Kids mostly learn from other kids, which is why unstructured social play is so important for development (and there is at least one future post on just this topic). What children do absorb from their parent(s) is how to treat others and how to orient themselves in the midst of instability. 2020 has been nothing but unstable; from a shattered foot, a global pandemic, unemployment as my entire industry crumbled/s, and then a transglobal relocation. Three weeks ago I walked into a group of 30 professional acrobats as a stranger, 8,175 miles (or 13,156 km) from home, and hoped they would be my new family. I’m too old now for feeling competitive (in anything other than playground games) so it wasn’t professional insecurity I felt, but I was very aware that I was probably the only one in the room with a 7:30pm bedtime and a social calendar that is filled with homeschool, voice lessons, and park dates. Being a mom (or mum) in a room full of freedom loving millennials is terrifying. I was afraid I wasn’t cool enough. I was afraid I wasn’t fun enough. I was afraid they would pass me over as a friend because I need a 36 hour notice for all social plans to hopefully arrange a sitter that will likely get cancelled anyways because of a runny nose.

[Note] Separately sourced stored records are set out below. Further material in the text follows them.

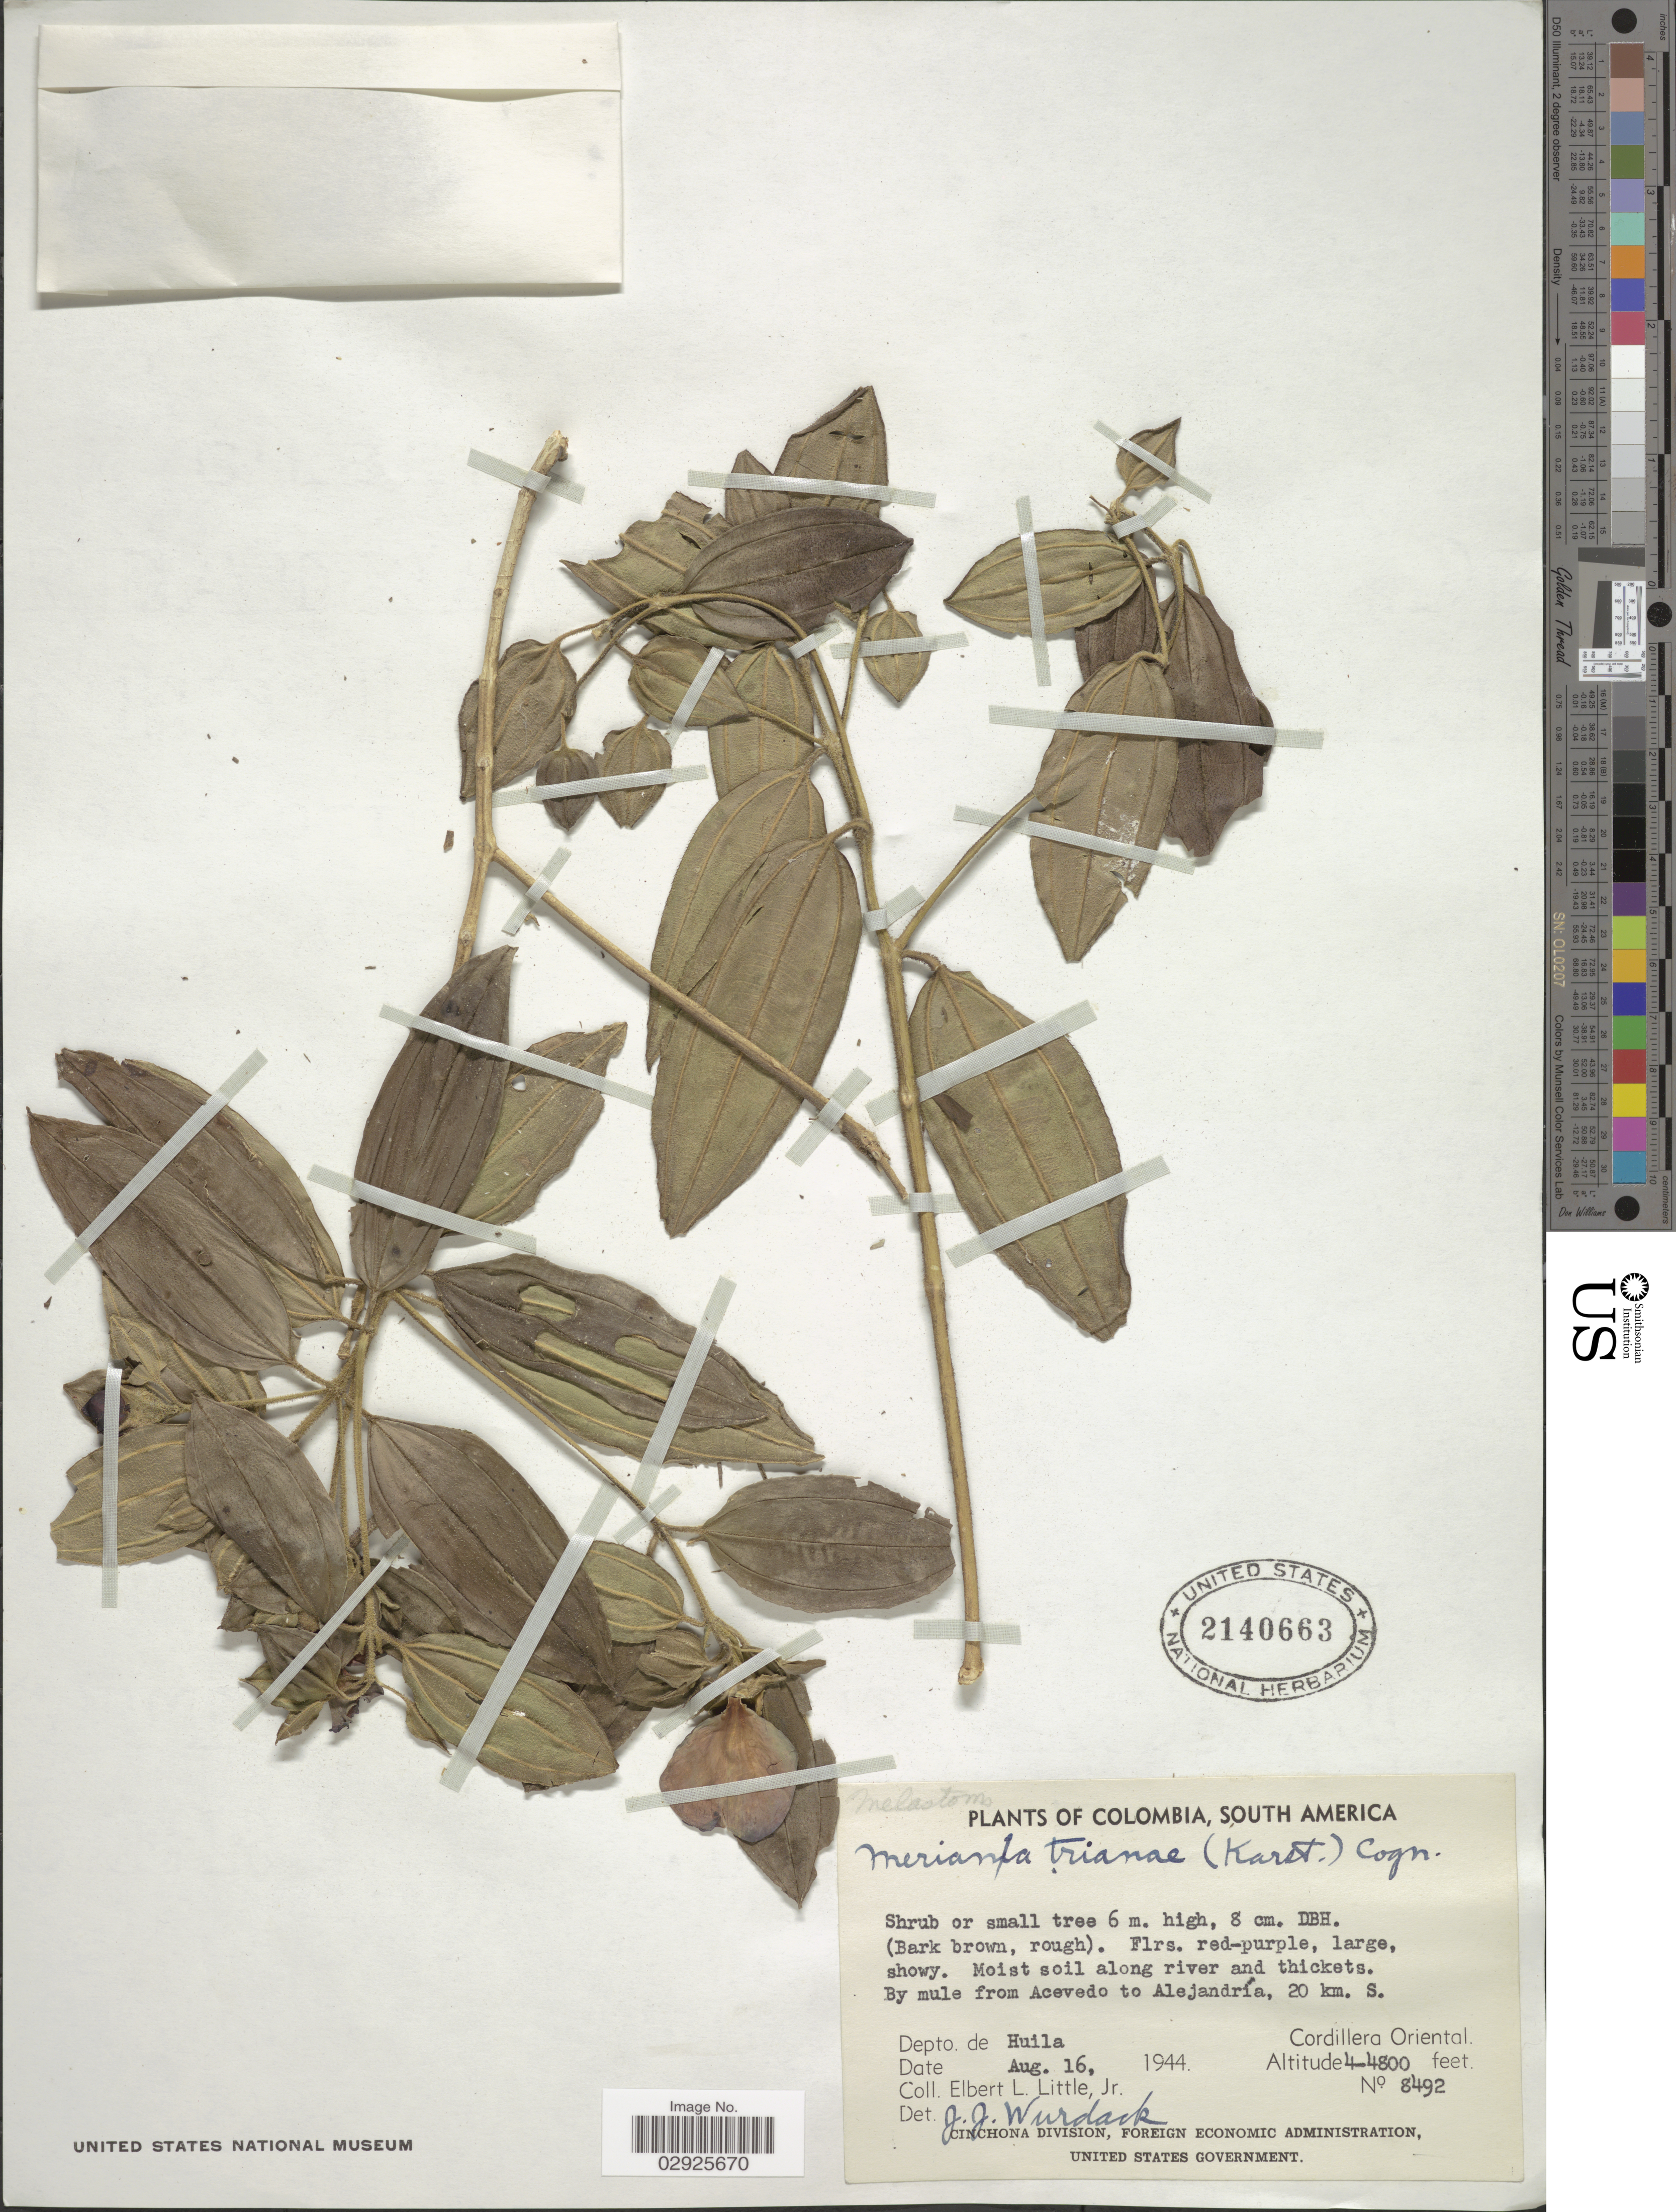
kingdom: Plantae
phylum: Tracheophyta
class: Magnoliopsida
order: Myrtales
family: Melastomataceae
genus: Meriania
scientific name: Meriania trianae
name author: (H. Karst.) Cogn.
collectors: E. L. Little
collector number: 8492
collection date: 1944-08-16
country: Colombia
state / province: Huila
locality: By mule from Acevedo to Alejandría, 20 km. S. Depto. de Huila. Cordillera Oriental.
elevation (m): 1219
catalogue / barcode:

I am happy to report that I was immediately welcomed with loving banter and shit talk as well as offers of baby sitting and park hang outs. I am here with my family but my insecurities and our lack of social practice this year has made Bird’s first three weeks a bit harder. I am shocked at how fast a few less than ideal experiences have turned us into a self fulfilling prophecy. She now is not wanting to go on playdates for fear of being rejected and asks me all the time if I think other kids don’t like her. The focus on appearance as a means to fit in is rearing up and seemingly from nowhere. It’s strange to watch all these things I’ve never emphasized like fashion or beauty becoming the go to solution for meshing into youth society. While I am aware that six-years-old is often a time of change in kids, I was not expecting so much insecurity from my normally very fabulous, confident, and most extra Bird.
It just goes to show that as soon as you think you’ve figured out the rules to parenting, the game changes.
In the meantime, I have talked to some of my parenting friends, re-read “Simplicity Parenting” by Kim John Payne, and am spending as much time as possibly reinforcing happy connections with the small, but lovely, homeschool community here in Adelaide. We will persevere through, whether or not Bird reappears as the adventurous and bold child of a year ago or if she morphs into a more refined and subtle socializer, she will reorient and move forward.
Off we go to camp with our homeschool group for a few days in the Australian bush so if you don’t hear from us, assume we have been eaten by a Red Back Raptor or a Blue Ringed Chupacabra. Wish us luck!